In simple terms, growing Canada’s productivity means working more efficiently and smarter by increasing capital investments, favouring skills development for workers and investing in technological innovation. For example, we know that Canadian businesses only invest 50 cents per worker for every dollar an American business invests in its own worker.

Productivity growth is also closely related to improvements in our standard of living. Canada’s underwhelming productivity performance will make it difficult for future generations to enjoy the same income growth that previous and current generations have enjoyed.

In the budget, the government admits that “labour productivity growth in Canada has slowed from about 2.7% in the 1960s and 1970s to less than 1% today… [and] Canada has lagged behind other advanced economies in investing in and adopting new and innovative technologies.” So, what can Ottawa do to reverse this trend?

To the government’s credit, the budget has set out several policy initiatives that should help improve our growth trajectory. Three specific ones come to mind.

First, the new Canada Growth Fund is expected to attract substantial private sector investment to help meet certain economic policy goals.

Second, the promised Canadian Innovation and Investment Agency would help industries make the investments they need to “innovate, grow, create jobs, and be competitive in the changing global economy.”

Finally, the government’s decision to cut taxes for Canada’s small businesses should provide owners with savings that they can reinvest in their companies.

These three initiatives have laudable goals but don’t specifically address Canada’s productivity problems in a holistic way. The government must do more and do better to improve business investment in innovation and technology, reduce barriers and help our businesses grow — and in so doing, help Canadians improve their standard of living. We cannot ignore the data; Canada is lagging behind its international counterparts and we must act now.

The government acknowledged the issue in its 2021 budget — and yet, one year later, its newest policy commitments still fall short in addressing Canada’s productivity gap at its core.

The day before Budget 2022 was tabled, I argued in the Senate that the government needs “a clear and concise strategy” to boost Canada’s productivity — an action plan with set priorities and targets, industry buy-in and the ability to track results. Regrettably, the federal budget contains no such plan.

Other organizations and financial institutions agree. The Coalition for a Better Future described Budget 2022 as “a good first step” but issued an urgent call for “a comprehensive long-term plan for economic growth that is inclusive and sustainable.”

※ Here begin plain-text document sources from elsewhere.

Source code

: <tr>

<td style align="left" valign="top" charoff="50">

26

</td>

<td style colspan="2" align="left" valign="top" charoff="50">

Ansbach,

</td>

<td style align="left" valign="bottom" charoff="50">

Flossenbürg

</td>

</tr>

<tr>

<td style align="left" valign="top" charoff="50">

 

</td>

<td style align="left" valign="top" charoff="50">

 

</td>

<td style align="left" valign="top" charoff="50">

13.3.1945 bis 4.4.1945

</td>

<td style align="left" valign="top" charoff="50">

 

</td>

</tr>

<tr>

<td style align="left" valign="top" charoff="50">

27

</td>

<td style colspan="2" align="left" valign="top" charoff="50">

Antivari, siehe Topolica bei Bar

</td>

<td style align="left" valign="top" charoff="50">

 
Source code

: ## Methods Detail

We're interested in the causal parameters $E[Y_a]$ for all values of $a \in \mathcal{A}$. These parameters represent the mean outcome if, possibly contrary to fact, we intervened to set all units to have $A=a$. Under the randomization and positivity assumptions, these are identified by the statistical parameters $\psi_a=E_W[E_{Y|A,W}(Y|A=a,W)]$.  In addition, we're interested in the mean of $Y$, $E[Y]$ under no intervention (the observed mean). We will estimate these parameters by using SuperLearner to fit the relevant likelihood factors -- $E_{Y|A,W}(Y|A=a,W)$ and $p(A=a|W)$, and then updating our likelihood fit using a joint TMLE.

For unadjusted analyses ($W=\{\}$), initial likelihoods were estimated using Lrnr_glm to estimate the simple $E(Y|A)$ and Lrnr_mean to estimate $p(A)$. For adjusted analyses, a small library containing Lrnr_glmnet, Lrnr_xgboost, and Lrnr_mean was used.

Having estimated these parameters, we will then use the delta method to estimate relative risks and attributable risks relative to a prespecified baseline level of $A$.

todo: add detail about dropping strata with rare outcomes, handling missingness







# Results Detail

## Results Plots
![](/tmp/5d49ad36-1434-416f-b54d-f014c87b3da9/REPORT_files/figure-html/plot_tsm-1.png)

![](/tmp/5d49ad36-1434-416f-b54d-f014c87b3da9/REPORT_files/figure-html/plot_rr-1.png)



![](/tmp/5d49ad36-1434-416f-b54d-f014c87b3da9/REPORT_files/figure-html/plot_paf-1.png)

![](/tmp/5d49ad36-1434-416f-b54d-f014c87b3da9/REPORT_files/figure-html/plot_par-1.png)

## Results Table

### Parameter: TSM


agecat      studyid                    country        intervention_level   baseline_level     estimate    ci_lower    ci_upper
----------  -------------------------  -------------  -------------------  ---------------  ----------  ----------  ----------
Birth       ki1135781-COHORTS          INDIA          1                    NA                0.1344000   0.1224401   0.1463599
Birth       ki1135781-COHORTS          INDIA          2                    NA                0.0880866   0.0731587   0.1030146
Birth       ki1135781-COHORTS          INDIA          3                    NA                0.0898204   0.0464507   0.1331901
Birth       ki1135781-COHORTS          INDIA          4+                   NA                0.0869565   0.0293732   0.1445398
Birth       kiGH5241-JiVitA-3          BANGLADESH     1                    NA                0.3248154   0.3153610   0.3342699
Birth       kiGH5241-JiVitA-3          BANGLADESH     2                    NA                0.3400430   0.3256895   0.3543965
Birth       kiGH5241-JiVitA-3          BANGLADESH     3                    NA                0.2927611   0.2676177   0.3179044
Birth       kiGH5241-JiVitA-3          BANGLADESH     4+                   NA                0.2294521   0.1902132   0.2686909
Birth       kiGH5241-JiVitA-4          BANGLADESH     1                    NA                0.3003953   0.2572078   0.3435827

Late last year, RBC warned: “To avoid missing out on investment, innovation and talent, Canada must take a closer look at the overall policy framework. Specifically, structural policy – tax, regulation, competition, infrastructure, education, innovation and trade policy – must work in concert with sectoral strategies and government spending programs to address the challenges before us.”

In other words, the status quo is no longer acceptable. We need bold ideas that will make Canada the most attractive place to invest. I concede the challenges before us are huge — even overwhelming — but not addressing them and finding tailored solutions is a risk we can’t afford.

Senator Tony Loffreda represents the Shawinegan division of Quebec.

A similar version of this article appeared in the May 7, 2022 edition of The Suburban.